* Start *

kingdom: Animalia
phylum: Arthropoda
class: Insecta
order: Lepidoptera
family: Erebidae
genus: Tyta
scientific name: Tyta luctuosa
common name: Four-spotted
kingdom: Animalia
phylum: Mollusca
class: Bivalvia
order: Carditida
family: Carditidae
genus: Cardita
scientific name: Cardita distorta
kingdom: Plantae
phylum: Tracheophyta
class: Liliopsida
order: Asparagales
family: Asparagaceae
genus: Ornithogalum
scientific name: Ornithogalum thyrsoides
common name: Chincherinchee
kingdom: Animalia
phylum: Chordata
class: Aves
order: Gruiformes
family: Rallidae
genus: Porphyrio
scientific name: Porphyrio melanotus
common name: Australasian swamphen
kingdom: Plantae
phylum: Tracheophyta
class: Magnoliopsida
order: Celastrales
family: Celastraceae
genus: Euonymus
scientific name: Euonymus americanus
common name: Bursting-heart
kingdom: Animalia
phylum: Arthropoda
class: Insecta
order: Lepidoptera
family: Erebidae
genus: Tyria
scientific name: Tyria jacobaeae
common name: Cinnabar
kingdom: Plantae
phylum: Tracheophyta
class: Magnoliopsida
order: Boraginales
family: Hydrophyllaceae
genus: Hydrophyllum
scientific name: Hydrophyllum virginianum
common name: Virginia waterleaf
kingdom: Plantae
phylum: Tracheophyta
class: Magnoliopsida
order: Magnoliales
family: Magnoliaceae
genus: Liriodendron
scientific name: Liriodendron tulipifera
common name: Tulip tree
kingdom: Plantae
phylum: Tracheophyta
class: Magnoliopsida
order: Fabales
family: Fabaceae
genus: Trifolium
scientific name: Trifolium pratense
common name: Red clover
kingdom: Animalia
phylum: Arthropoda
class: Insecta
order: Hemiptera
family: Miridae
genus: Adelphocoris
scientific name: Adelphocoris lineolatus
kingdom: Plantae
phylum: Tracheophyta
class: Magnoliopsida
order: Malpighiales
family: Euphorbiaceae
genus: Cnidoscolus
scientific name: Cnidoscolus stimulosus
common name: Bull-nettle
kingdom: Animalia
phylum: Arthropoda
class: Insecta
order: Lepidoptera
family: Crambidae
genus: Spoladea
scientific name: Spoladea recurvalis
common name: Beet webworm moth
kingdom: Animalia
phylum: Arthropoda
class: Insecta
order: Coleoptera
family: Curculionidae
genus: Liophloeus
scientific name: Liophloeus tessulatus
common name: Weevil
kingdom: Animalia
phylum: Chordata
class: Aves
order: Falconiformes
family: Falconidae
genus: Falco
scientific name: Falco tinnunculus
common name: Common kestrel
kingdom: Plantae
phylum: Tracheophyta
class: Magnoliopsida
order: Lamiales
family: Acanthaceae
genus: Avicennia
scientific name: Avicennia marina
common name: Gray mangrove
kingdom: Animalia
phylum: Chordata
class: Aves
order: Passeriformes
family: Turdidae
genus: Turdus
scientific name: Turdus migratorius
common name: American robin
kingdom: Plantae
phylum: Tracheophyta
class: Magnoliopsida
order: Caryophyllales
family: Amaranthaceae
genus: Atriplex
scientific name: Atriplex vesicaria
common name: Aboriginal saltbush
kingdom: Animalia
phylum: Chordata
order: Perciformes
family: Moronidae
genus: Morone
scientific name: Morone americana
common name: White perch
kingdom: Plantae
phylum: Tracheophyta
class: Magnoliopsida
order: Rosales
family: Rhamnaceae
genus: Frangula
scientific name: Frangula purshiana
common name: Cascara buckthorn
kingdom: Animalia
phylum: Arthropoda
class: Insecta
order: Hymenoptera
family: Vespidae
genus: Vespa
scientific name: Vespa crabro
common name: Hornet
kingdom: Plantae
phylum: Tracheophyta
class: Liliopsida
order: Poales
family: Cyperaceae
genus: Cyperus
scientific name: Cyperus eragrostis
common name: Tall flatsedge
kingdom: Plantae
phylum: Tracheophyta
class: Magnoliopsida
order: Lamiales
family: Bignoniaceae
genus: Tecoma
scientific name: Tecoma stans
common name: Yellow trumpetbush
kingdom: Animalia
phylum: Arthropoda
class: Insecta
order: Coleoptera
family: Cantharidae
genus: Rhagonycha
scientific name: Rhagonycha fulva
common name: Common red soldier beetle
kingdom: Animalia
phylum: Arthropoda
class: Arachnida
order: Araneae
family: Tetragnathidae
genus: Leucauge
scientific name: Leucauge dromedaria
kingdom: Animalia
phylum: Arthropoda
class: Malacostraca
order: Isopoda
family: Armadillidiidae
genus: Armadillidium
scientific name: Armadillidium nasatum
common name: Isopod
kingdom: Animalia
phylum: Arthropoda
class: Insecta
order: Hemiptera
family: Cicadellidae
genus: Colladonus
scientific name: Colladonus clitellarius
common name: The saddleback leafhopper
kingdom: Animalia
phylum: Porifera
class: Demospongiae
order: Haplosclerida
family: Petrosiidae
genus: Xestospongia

* End *

§ TO DO
Copy all of the lines above word for word, keeping their order and wording unchanged.

§ REPLY
kingdom: Animalia
phylum: Arthropoda
class: Insecta
order: Lepidoptera
family: Erebidae
genus: Tyta
scientific name: Tyta luctuosa
common name: Four-spotted
kingdom: Animalia
phylum: Mollusca
class: Bivalvia
order: Carditida
family: Carditidae
genus: Cardita
scientific name: Cardita distorta
kingdom: Plantae
phylum: Tracheophyta
class: Liliopsida
order: Asparagales
family: Asparagaceae
genus: Ornithogalum
scientific name: Ornithogalum thyrsoides
common name: Chincherinchee
kingdom: Animalia
phylum: Chordata
class: Aves
order: Gruiformes
family: Rallidae
genus: Porphyrio
scientific name: Porphyrio melanotus
common name: Australasian swamphen
kingdom: Plantae
phylum: Tracheophyta
class: Magnoliopsida
order: Celastrales
family: Celastraceae
genus: Euonymus
scientific name: Euonymus americanus
common name: Bursting-heart
kingdom: Animalia
phylum: Arthropoda
class: Insecta
order: Lepidoptera
family: Erebidae
genus: Tyria
scientific name: Tyria jacobaeae
common name: Cinnabar
kingdom: Plantae
phylum: Tracheophyta
class: Magnoliopsida
order: Boraginales
family: Hydrophyllaceae
genus: Hydrophyllum
scientific name: Hydrophyllum virginianum
common name: Virginia waterleaf
kingdom: Plantae
phylum: Tracheophyta
class: Magnoliopsida
order: Magnoliales
family: Magnoliaceae
genus: Liriodendron
scientific name: Liriodendron tulipifera
common name: Tulip tree
kingdom: Plantae
phylum: Tracheophyta
class: Magnoliopsida
order: Fabales
family: Fabaceae
genus: Trifolium
scientific name: Trifolium pratense
common name: Red clover
kingdom: Animalia
phylum: Arthropoda
class: Insecta
order: Hemiptera
family: Miridae
genus: Adelphocoris
scientific name: Adelphocoris lineolatus
kingdom: Plantae
phylum: Tracheophyta
class: Magnoliopsida
order: Malpighiales
family: Euphorbiaceae
genus: Cnidoscolus
scientific name: Cnidoscolus stimulosus
common name: Bull-nettle
kingdom: Animalia
phylum: Arthropoda
class: Insecta
order: Lepidoptera
family: Crambidae
genus: Spoladea
scientific name: Spoladea recurvalis
common name: Beet webworm moth
kingdom: Animalia
phylum: Arthropoda
class: Insecta
order: Coleoptera
family: Curculionidae
genus: Liophloeus
scientific name: Liophloeus tessulatus
common name: Weevil
kingdom: Animalia
phylum: Chordata
class: Aves
order: Falconiformes
family: Falconidae
genus: Falco
scientific name: Falco tinnunculus
common name: Common kestrel
kingdom: Plantae
phylum: Tracheophyta
class: Magnoliopsida
order: Lamiales
family: Acanthaceae
genus: Avicennia
scientific name: Avicennia marina
common name: Gray mangrove
kingdom: Animalia
phylum: Chordata
class: Aves
order: Passeriformes
family: Turdidae
genus: Turdus
scientific name: Turdus migratorius
common name: American robin
kingdom: Plantae
phylum: Tracheophyta
class: Magnoliopsida
order: Caryophyllales
family: Amaranthaceae
genus: Atriplex
scientific name: Atriplex vesicaria
common name: Aboriginal saltbush
kingdom: Animalia
phylum: Chordata
order: Perciformes
family: Moronidae
genus: Morone
scientific name: Morone americana
common name: White perch
kingdom: Plantae
phylum: Tracheophyta
class: Magnoliopsida
order: Rosales
family: Rhamnaceae
genus: Frangula
scientific name: Frangula purshiana
common name: Cascara buckthorn
kingdom: Animalia
phylum: Arthropoda
class: Insecta
order: Hymenoptera
family: Vespidae
genus: Vespa
scientific name: Vespa crabro
common name: Hornet
kingdom: Plantae
phylum: Tracheophyta
class: Liliopsida
order: Poales
family: Cyperaceae
genus: Cyperus
scientific name: Cyperus eragrostis
common name: Tall flatsedge
kingdom: Plantae
phylum: Tracheophyta
class: Magnoliopsida
order: Lamiales
family: Bignoniaceae
genus: Tecoma
scientific name: Tecoma stans
common name: Yellow trumpetbush
kingdom: Animalia
phylum: Arthropoda
class: Insecta
order: Coleoptera
family: Cantharidae
genus: Rhagonycha
scientific name: Rhagonycha fulva
common name: Common red soldier beetle
kingdom: Animalia
phylum: Arthropoda
class: Arachnida
order: Araneae
family: Tetragnathidae
genus: Leucauge
scientific name: Leucauge dromedaria
kingdom: Animalia
phylum: Arthropoda
class: Malacostraca
order: Isopoda
family: Armadillidiidae
genus: Armadillidium
scientific name: Armadillidium nasatum
common name: Isopod
kingdom: Animalia
phylum: Arthropoda
class: Insecta
order: Hemiptera
family: Cicadellidae
genus: Colladonus
scientific name: Colladonus clitellarius
common name: The saddleback leafhopper
kingdom: Animalia
phylum: Porifera
class: Demospongiae
order: Haplosclerida
family: Petrosiidae
genus: Xestospongia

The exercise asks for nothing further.